Le Dodo disparu de Maurice, importé et réanimé sur scène par Yannick Jaulin pourrait nous poser cette question : « Comment survivre en quittant son île ?», et même « comment survivre à son île ?», en considérant qu’aucun espace insulaire ne résiste plus au rouleau compresseur de la globalisation.
Incapable de se défendre face aux prédateurs débarqués sur son île, le Dodo n’est plus adapté, il est obsolète. Son identité se construit avec la prise de conscience de sa différence, comme une anomalie, une monstruosité délibérée par le regard de l’autre : « On le prendrait pour une tortue qui se serait affublée de la dépouille d’un oiseau » s’amuse Buffon…« Est-on condamné à la norme ? » pourrait aussi nous demander le Dodo, que gagne-t-on à s’y conformer, à être homologué, « stable et homogène » comme une graine commercialisable ? Sous la pression des codes, chacun se trouve confronté à la difficulté de concilier ce qu’il est avec ce qu’il essaie d’être, fantasmant une identité conforme aux exigences du monde contemporain.

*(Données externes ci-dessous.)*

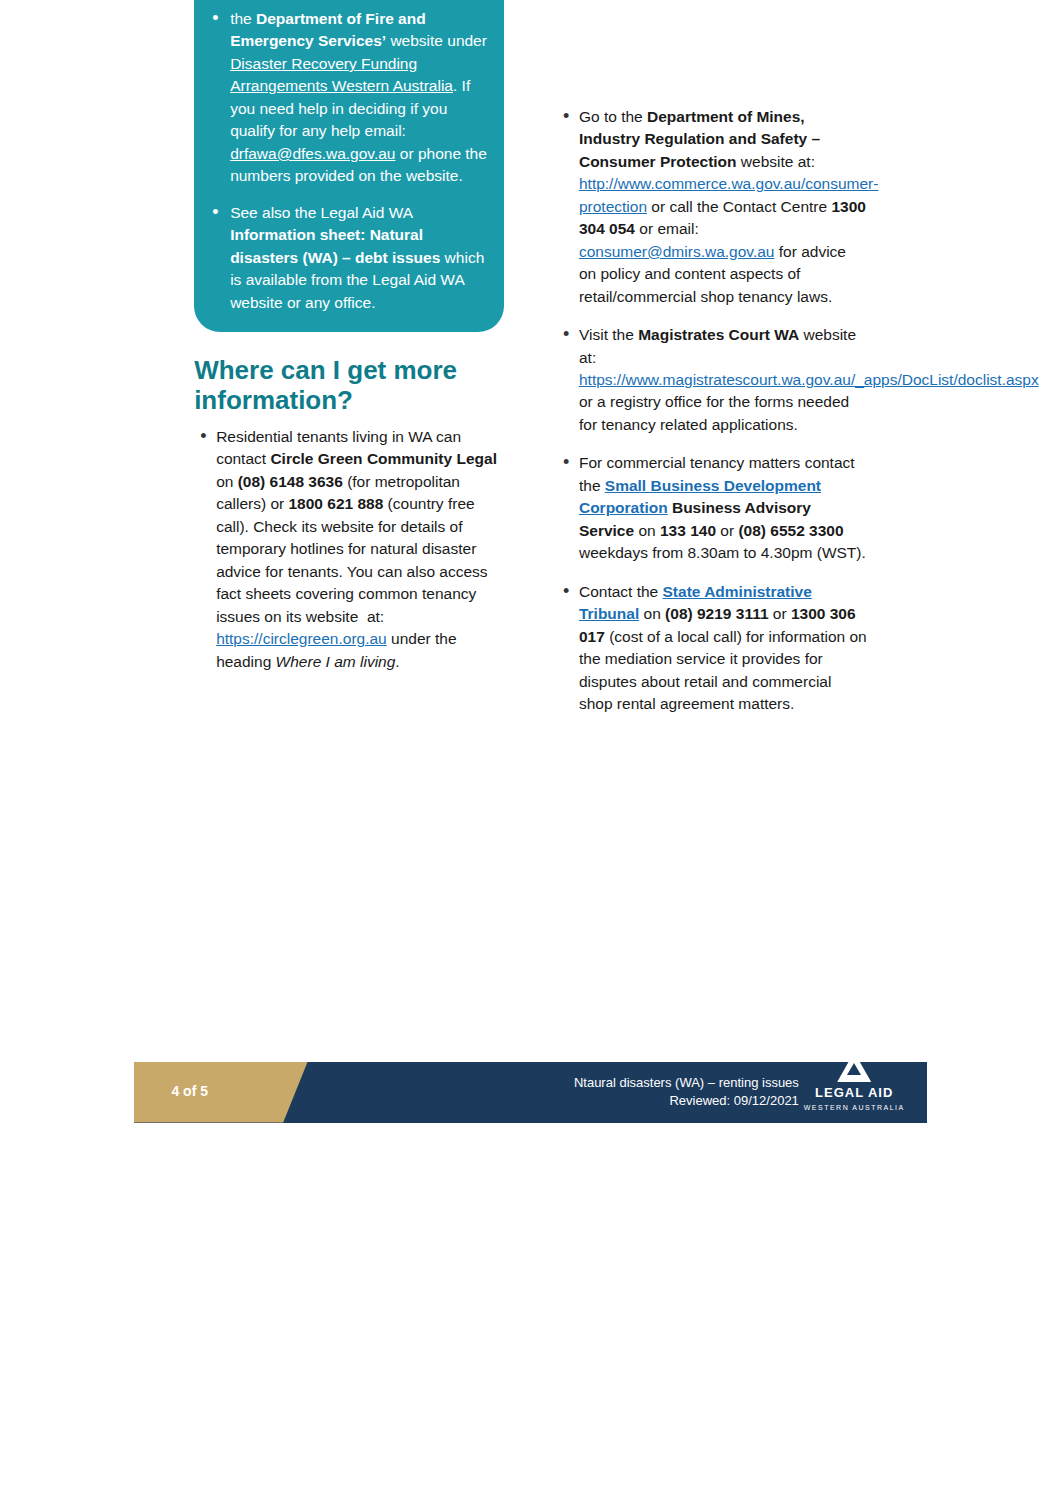the Department of Fire and Emergency Services’ website under Disaster Recovery Funding Arrangements Western Australia. If you need help in deciding if you qualify for any help email: drfawa@dfes.wa.gov.au or phone the numbers provided on the website.
See also the Legal Aid WA Information sheet: Natural disasters (WA) – debt issues which is available from the Legal Aid WA website or any office.
Where can I get more information?
Residential tenants living in WA can contact Circle Green Community Legal on (08) 6148 3636 (for metropolitan callers) or 1800 621 888 (country free call). Check its website for details of temporary hotlines for natural disaster advice for tenants. You can also access fact sheets covering common tenancy issues on its website at: https://circlegreen.org.au under the heading Where I am living.
Go to the Department of Mines, Industry Regulation and Safety – Consumer Protection website at: http://www.commerce.wa.gov.au/consumer-protection or call the Contact Centre 1300 304 054 or email: consumer@dmirs.wa.gov.au for advice on policy and content aspects of retail/commercial shop tenancy laws.
Visit the Magistrates Court WA website at: https://www.magistratescourt.wa.gov.au/_apps/DocList/doclist.aspx or a registry office for the forms needed for tenancy related applications.
For commercial tenancy matters contact the Small Business Development Corporation Business Advisory Service on 133 140 or (08) 6552 3300 weekdays from 8.30am to 4.30pm (WST).
Contact the State Administrative Tribunal on (08) 9219 3111 or 1300 306 017 (cost of a local call) for information on the mediation service it provides for disputes about retail and commercial shop rental agreement matters.
4 of 5
Ntaural disasters (WA) – renting issues
Reviewed: 09/12/2021
LEGAL AID
WESTERN AUSTRALIA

La trinité Dodo : le dodo et ses deux conteurs
La schizophrénie du conteur en proie à cette crise existentielle diagnostiquée comme le « syndrome du Dodo » provoque un dédoublement mis en scène par deux personnages. Chacun incarne deux tentations opposées : Japio, le conteur patoisant, continue de raconter les mêmes histoires feignant de ne pas voir que son île a disparu ; il reste les pieds dans l'eau, bercé par la nostalgie d'un monde révolu. Joslin lui aussi est né ici, mais refusant de couler avec son île, il l'a laissée derrière lui comme un fardeau pour aller de l'avant. Il travaille dans le spectacle et rêve de réussite.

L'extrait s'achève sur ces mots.